Total acid content in the $(460+x)$ L of mixture

$$=\left(460 \times \frac{9}{100}+x \times \frac{3}{100}\right)$$

It is given that acid content in the resulting mixture must be more than $5 \%$ but less than $7 \%$ acid.
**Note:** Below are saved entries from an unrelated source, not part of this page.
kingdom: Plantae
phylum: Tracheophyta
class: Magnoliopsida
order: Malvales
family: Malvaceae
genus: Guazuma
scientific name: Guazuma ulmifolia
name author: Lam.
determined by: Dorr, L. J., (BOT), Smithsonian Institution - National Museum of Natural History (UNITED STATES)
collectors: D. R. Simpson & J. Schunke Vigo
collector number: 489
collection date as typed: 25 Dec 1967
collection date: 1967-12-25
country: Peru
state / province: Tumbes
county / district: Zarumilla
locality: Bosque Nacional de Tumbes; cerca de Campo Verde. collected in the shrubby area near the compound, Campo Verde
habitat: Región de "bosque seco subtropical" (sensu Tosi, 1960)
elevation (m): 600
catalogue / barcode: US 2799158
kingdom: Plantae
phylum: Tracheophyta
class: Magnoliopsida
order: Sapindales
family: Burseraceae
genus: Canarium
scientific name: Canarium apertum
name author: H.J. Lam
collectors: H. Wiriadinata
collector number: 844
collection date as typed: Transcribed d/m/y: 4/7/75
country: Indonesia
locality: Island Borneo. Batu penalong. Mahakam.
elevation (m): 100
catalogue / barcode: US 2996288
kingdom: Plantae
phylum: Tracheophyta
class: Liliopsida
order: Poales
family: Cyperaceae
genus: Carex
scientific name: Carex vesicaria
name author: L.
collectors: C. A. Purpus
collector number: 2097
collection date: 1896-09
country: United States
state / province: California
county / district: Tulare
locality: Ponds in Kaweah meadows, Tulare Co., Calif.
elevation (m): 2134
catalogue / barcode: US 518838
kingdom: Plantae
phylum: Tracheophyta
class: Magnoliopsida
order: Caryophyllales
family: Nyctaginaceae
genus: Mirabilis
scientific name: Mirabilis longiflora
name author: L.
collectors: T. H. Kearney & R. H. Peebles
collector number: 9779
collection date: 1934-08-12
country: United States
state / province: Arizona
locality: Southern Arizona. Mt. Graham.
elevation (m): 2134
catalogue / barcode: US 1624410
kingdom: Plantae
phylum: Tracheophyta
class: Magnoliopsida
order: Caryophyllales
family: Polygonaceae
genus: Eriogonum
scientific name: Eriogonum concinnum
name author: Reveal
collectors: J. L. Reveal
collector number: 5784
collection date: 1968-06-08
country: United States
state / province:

$$ \begin{aligned} & \text { Therefore, } \quad 5 \% \text { of }(460+x)<460 \times \frac{9}{100}+\frac{3 x}{100}<7 \% \text { of }(460+x) \\ & \Rightarrow \quad \frac{5}{100} \times(460+x)<460 \times \frac{9}{100}+\frac{3}{100} x<\frac{7}{100} \times(460+x) \\ & \Rightarrow \quad 5 \times(460+x)<460 \times 9+3 x<7 \times(460+x)\quad \text{[multiplying by 100]} \end{aligned}$$

$$ \begin{array}{lc} \Rightarrow & 2300+5 x<4140+3 x<3220+7 x \\ \text { Taking first two inequalities, } & 2300+5 x<4140+3 x \\ \Rightarrow & 5 x-3 x<4140-2300 \\ \Rightarrow & 2 x<1840 \\ \Rightarrow & x<\frac{1840}{2} \\ \Rightarrow & x<920\quad \text{... (i)} \end{array}$$

$$ \begin{array}{lr} \text { Taking last two inequalities, } & 4140+3 x<3220+7 x \\ \Rightarrow & 3 x-7 x<3220-4140 \\ \Rightarrow & -4 x<-920 \\ \Rightarrow & 4 x>920 \\ \Rightarrow & x>\frac{920}{4} \\ \Rightarrow & x>230\quad \text{... (ii)} \end{array}$$

Hence, the number of litres of the 3% solution of acid must be more than 230 L and less than 920 L.

Let the required temperature be $x \Upsilon\mathrm{F}$.

$$\begin{array}{ll} \text { Given that, } & F=\frac{9}{5} C+32 \\ \Rightarrow & 5 F=9 C+32 \times 5 \\ \Rightarrow & 9 C=5 F-32 \times 5 \\ \therefore & C=\frac{5 F-160}{9} \end{array}$$

Since, temperature in degree calcius lies between $40^{\circ} \mathrm{C}$ to $45^{\circ} \mathrm{C}$.

Therefore,

$$40<\frac{5 F-160}{9}<45$$

$$\Rightarrow \quad 40<\frac{5 x-160}{9}<45$$

$$\begin{array}{lrl} \Rightarrow & 40 \times 9 & <5 x-160<45 \times 9 \quad \text{[multiplying throughout by 9]}\\ \Rightarrow & 360 & <5 x-160<405 \quad \text{[adding 160 throughout]}\\ \Rightarrow & 360+160 & <5 x<405+160 \\ \Rightarrow & 520 & <5 x<565 \\ \Rightarrow & \frac{520}{5} & < x<\frac{565}{5}\quad \text{[divide throughout by 5]} \\ \Rightarrow & 104 & < x < 113 \end{array}$$

Hence, the range of temperature in degree fahrenheit is 104$^\circ$F to 113$^\circ$F.